What to do:
Set down the data below word for word, and leave the images aside.

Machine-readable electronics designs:
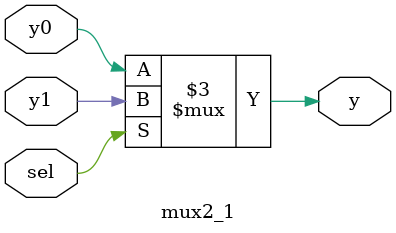
<source format=v>
`timescale 1ns / 1ps

module mux2_1(input sel, input y0, input y1, output reg y);
    always @(*) begin
        if (sel)
            y = y1;
        else
            y = y0;
    end
endmodule

</source>
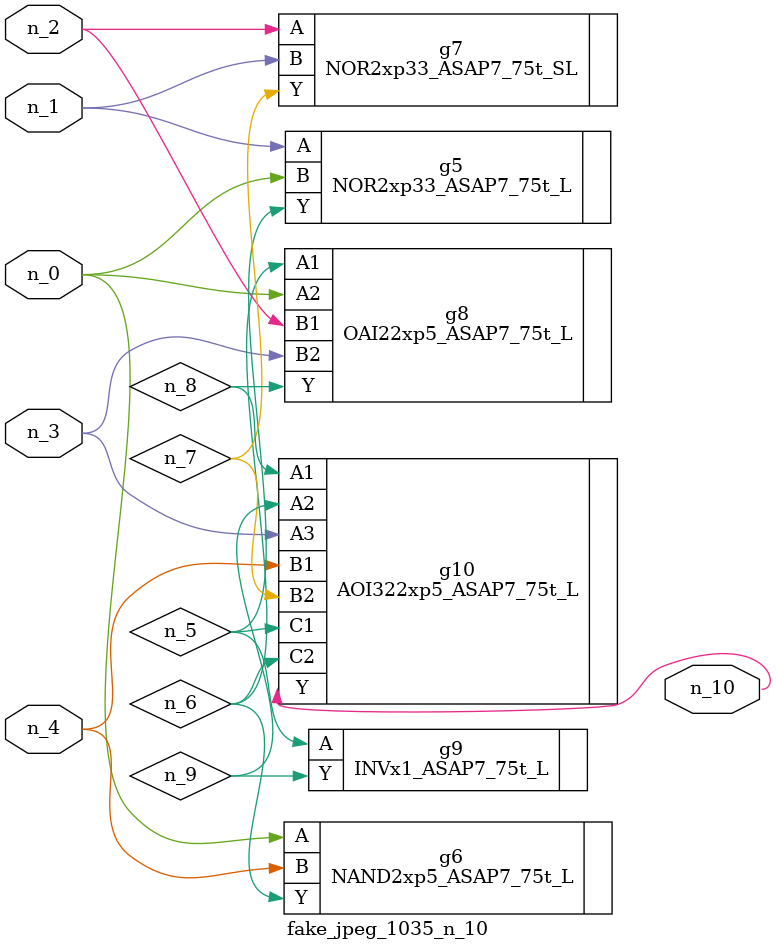
<source format=v>
module fake_jpeg_1035_n_10 (n_3, n_2, n_1, n_0, n_4, n_10);

input n_3;
input n_2;
input n_1;
input n_0;
input n_4;

output n_10;

wire n_8;
wire n_9;
wire n_6;
wire n_5;
wire n_7;

NOR2xp33_ASAP7_75t_L g5 ( 
.A(n_1),
.B(n_0),
.Y(n_5)
);

NAND2xp5_ASAP7_75t_L g6 ( 
.A(n_0),
.B(n_4),
.Y(n_6)
);

NOR2xp33_ASAP7_75t_SL g7 ( 
.A(n_2),
.B(n_1),
.Y(n_7)
);

OAI22xp5_ASAP7_75t_L g8 ( 
.A1(n_6),
.A2(n_0),
.B1(n_2),
.B2(n_3),
.Y(n_8)
);

AOI322xp5_ASAP7_75t_L g10 ( 
.A1(n_8),
.A2(n_9),
.A3(n_3),
.B1(n_4),
.B2(n_7),
.C1(n_5),
.C2(n_6),
.Y(n_10)
);

INVx1_ASAP7_75t_L g9 ( 
.A(n_5),
.Y(n_9)
);


endmodule
</source>
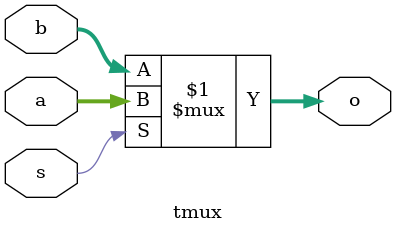
<source format=v>
`timescale 1ns / 1ps
module tmux(a,b,s,o);
input [2:0]a,b;
input s;
output [2:0]o;

assign o = s ? a : b;
endmodule

</source>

Exercise result:
<source format=v>
`timescale 1ns / 1ps

module mux2_1(input sel, input y0, input y1, output reg y);
    always @(*) begin
        if (sel)
            y = y1;
        else
            y = y0;
    end
endmodule

</source>
<source format=v>
module fake_jpeg_1035_n_10 (n_3, n_2, n_1, n_0, n_4, n_10);

input n_3;
input n_2;
input n_1;
input n_0;
input n_4;

output n_10;

wire n_8;
wire n_9;
wire n_6;
wire n_5;
wire n_7;

NOR2xp33_ASAP7_75t_L g5 ( 
.A(n_1),
.B(n_0),
.Y(n_5)
);

NAND2xp5_ASAP7_75t_L g6 ( 
.A(n_0),
.B(n_4),
.Y(n_6)
);

NOR2xp33_ASAP7_75t_SL g7 ( 
.A(n_2),
.B(n_1),
.Y(n_7)
);

OAI22xp5_ASAP7_75t_L g8 ( 
.A1(n_6),
.A2(n_0),
.B1(n_2),
.B2(n_3),
.Y(n_8)
);

AOI322xp5_ASAP7_75t_L g10 ( 
.A1(n_8),
.A2(n_9),
.A3(n_3),
.B1(n_4),
.B2(n_7),
.C1(n_5),
.C2(n_6),
.Y(n_10)
);

INVx1_ASAP7_75t_L g9 ( 
.A(n_5),
.Y(n_9)
);


endmodule
</source>
<source format=v>
`timescale 1ns / 1ps
module tmux(a,b,s,o);
input [2:0]a,b;
input s;
output [2:0]o;

assign o = s ? a : b;
endmodule

</source>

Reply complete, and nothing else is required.